Specjaliści z Departamentu Ochrony Przyrody twierdzą, że żaden kraj Unii Europejskiej nie uzyskał i nie może uzyskać w zgodzie z prawem wspólnotowym statusu kraju wolnego od organizmów genetycznie modyfikowanych. Austria próbowała w przeszłości nadać części swego terytorium status "strefy wolnej od GMO", ale Komisja Europejska uznała proponowane przepisy za niezgodne z prawem UE.
Oczywiście należy sprecyzować samo pojęcie "kraj wolny od GMO". Całkowita rezygnacja z wykorzystywania organizmów genetycznie zmodyfikowanych oznacza nie tylko brak upraw roślin genetycznie zmodyfikowanych i hodowli zwierząt transgenicznych, ale także odstąpienie od wykorzystywania pasz GM, żywności genetycznie zmodyfikowanej, leków zawierających lub wytworzonych przy udziale GMO a także mikroorganizmów i organizmów genetycznie zmodyfikowanych wykorzystywanych w ochronie środowiska (bioremediacje) i przemyśle.
Takie działanie byłoby nie tylko nieracjonalne ale i szkodliwe. Obecny rząd określił szczegółowo w Ramowym Stanowisku Rządu RP dotyczącym organizmów genetycznie zmodyfikowanych (GMO) kierunek swojej polityki w zakresie GMO i wypowiedział się jednoznacznie za prowadzeniem prac zamkniętego użycia GMO (w systemach zamkniętych z zastosowaniem technik inżynierii genetycznej wytwarza się m.in. środki farmaceutyczne).
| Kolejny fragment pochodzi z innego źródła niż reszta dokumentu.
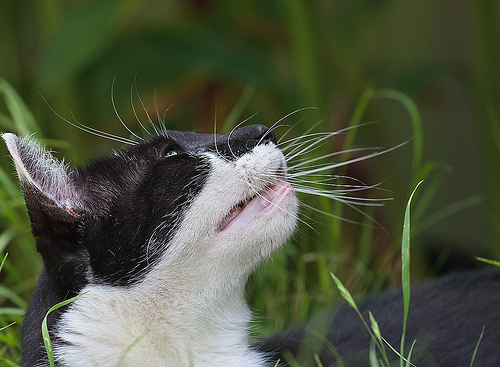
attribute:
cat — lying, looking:
[13, 103, 412, 361]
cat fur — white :
[18, 112, 325, 266]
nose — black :
[232, 112, 287, 154]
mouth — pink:
[218, 162, 290, 236]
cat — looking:
[1, 114, 346, 365]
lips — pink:
[250, 174, 288, 222]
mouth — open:
[210, 162, 321, 244]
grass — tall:
[4, 14, 491, 361]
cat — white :
[82, 134, 309, 338]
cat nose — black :
[231, 125, 273, 151]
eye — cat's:
[158, 140, 182, 162]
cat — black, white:
[0, 118, 497, 363]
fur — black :
[406, 299, 478, 341]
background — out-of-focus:
[26, 12, 366, 105]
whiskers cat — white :
[316, 118, 375, 198]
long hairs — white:
[38, 72, 178, 147]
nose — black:
[224, 110, 280, 151]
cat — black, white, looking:
[7, 108, 301, 365]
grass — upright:
[303, 233, 395, 313]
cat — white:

Dlatego polski rząd nie występował do Komisji Europejskiej z żadnym wnioskiem o uzyskanie statusu "kraju wolnego od GMO". Występował natomiast z projektem ustawy "Prawo o organizmach genetycznie zmodyfikowanych". W projekcie tym znajdują się m.in. przepisy dotyczące prowadzenia upraw roślin genetycznie zmodyfikowanych i koegzystencji a także ustanawiania stref wolnych od GMO.
Przepisy dotyczące koegzystencji (współistnienia trzech typów upraw - ekologicznych, konwencjonalnych i upraw roślin transgenicznych) wymagają notyfikacji zgodnie z dyrektywą ustanawiającą procedurę udzielania informacji w zakresie norm przepisów technicznych (jest to tzw. notyfikacja techniczna). Projekt został notyfikowany do Komisji Europejskiej w dniu 19 grudnia 2008 r.
Wyznaczony przez Komisję Europejską obowiązkowy termin wstrzymania procedury legislacyjnej upływa w dniu 20.03.2009 r. Do tej pory Ministerstwo Środowiska nie otrzymało opinii KE do projektu ustawy. Dlatego doniesienia o tym, że rząd nie przekonał Brukseli do swoich propozycji legislacyjnych są przedwczesne.